Google Cloud Data Loss Prevention (DLP) scanning .parquet files in GCS

711 views Asked by At

I am new to Google Cloud DLP and I ran a POST https://dlp.googleapis.com/v2beta1/inspect/operations to scan a .parquet file within a Google Cloud Storage directory and also using cloudStorageOptions to save the .csv output.

The .parquet file is 53.93 M.

When I make the API call on the .parquet file I get :

"processedBytes": "102308122",
"infoTypeStats": [{
   "infoType": {
      "name": "AMERICAN_BANKERS_CUSIP_ID"
   },
   "count": "1"
}, {
   "infoType": {
      "name": "IP_ADDRESS"
   },
   "count": "17"
}, {
   "infoType": {
      "name": "US_TOLLFREE_PHONE_NUMBER"
   },
   "count": "148"
}, {
   "infoType": {
      "name": "EMAIL_ADDRESS"
   },
   "count": "30"
}, {
   "infoType": {
      "name": "US_STATE"
   },
   "count": "22"
}]

When I convert the .parquet file to .csv I get a 360.58 MB file. Then if I make the API call on the .csv file I get:

"processedBytes": "377530307",
"infoTypeStats": [{
   "infoType": {
      "name": "CREDIT_CARD_NUMBER"
   },
   "count": "56546"
}, {
   "infoType": {
      "name": "EMAIL_ADDRESS"
   },
   "count": "372527"
}, {
   "infoType": {
      "name": "NETHERLANDS_BSN_NUMBER"
   },
   "count": "5"
}, {
   "infoType": {
      "name": "US_TOLLFREE_PHONE_NUMBER"
   },
   "count": "1331321"
}, {
   "infoType": {
      "name": "AUSTRALIA_TAX_FILE_NUMBER"
   },
   "count": "52269"
}, {
   "infoType": {
      "name": "PHONE_NUMBER"
   },
   "count": "28"
}, {
   "infoType": {
      "name": "US_DRIVERS_LICENSE_NUMBER"
   },
   "count": "114"
}, {
   "infoType": {
      "name": "US_STATE"
   },
   "count": "141383"
}, {
   "infoType": {
      "name": "KOREA_RRN"
   },
   "count": "56144"
}],

Obviously when I scan the .parquet file not all the infoTypes are detected compared to running the scan on the .csv file where I verified that all EmailAddresses were detected.

I couldn't find any documentation on compressed files such as parquet, so I am assuming that Google Cloud DLP doesn't offer this capability.

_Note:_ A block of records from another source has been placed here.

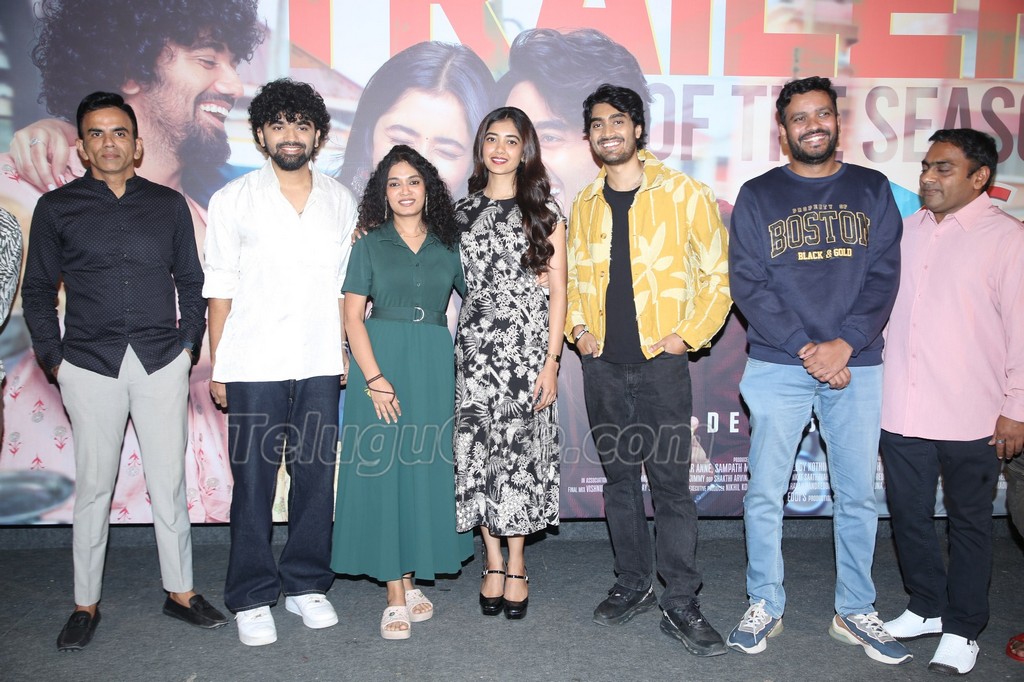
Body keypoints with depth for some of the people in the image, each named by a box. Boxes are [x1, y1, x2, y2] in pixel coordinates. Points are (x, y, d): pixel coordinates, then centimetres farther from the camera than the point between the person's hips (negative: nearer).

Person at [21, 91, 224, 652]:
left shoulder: (169, 204, 9)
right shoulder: (56, 208, 6)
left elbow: (191, 282, 13)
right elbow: (38, 292, 10)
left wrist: (188, 344, 5)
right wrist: (55, 358, 2)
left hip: (163, 363, 1)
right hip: (90, 366, 0)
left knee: (168, 482, 5)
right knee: (94, 486, 6)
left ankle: (180, 591, 19)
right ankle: (86, 604, 20)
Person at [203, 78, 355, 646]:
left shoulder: (340, 201, 10)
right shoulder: (234, 200, 3)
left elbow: (342, 286, 12)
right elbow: (220, 289, 2)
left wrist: (344, 352, 5)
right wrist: (217, 367, -1)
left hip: (319, 365, 2)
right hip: (253, 364, -2)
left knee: (316, 475, 6)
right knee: (253, 481, 3)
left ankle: (306, 584, 23)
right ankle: (252, 598, 17)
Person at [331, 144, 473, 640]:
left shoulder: (448, 246, 9)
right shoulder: (370, 245, 4)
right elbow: (352, 317, -3)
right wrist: (374, 377, -13)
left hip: (435, 365, 2)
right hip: (381, 360, -2)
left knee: (427, 467, 5)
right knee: (384, 467, -1)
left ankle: (412, 580, 20)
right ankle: (396, 596, 7)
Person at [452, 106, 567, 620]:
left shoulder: (544, 211, 4)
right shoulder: (462, 210, 12)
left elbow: (557, 292, 0)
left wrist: (551, 361, -7)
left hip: (528, 344, -2)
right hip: (475, 345, 3)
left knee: (521, 445, 0)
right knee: (477, 447, 2)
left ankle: (516, 564, 14)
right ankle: (493, 562, 17)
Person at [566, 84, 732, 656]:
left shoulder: (685, 194, -3)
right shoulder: (585, 204, 11)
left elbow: (717, 274, -1)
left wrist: (689, 334, -8)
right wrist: (579, 328, 6)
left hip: (661, 362, -4)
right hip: (603, 365, 4)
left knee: (671, 483, -2)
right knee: (619, 478, 12)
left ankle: (682, 605, 10)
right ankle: (634, 586, 26)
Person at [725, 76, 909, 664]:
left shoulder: (872, 191, 9)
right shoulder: (757, 196, 4)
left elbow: (884, 277, 1)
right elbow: (747, 284, -4)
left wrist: (844, 344, -13)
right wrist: (806, 349, -12)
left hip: (857, 366, 2)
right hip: (778, 368, -1)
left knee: (858, 495, 8)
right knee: (765, 494, 3)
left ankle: (856, 612, 24)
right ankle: (765, 606, 19)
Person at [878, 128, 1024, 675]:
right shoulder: (907, 230, 10)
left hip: (971, 419, -5)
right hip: (901, 411, 5)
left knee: (969, 522, 11)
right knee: (908, 515, 14)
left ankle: (962, 629, 26)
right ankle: (926, 607, 35)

Any help would be greatly appreciated.

1

There are 1 answers

0
Jordanna Chord On

Parquet files are currently scanned as binary objects, as the system does not parse them smartly yet. In the V2 api the supported file types are listed here https://cloud.google.com/dlp/docs/reference/rpc/google.privacy.dlp.v2#filetype.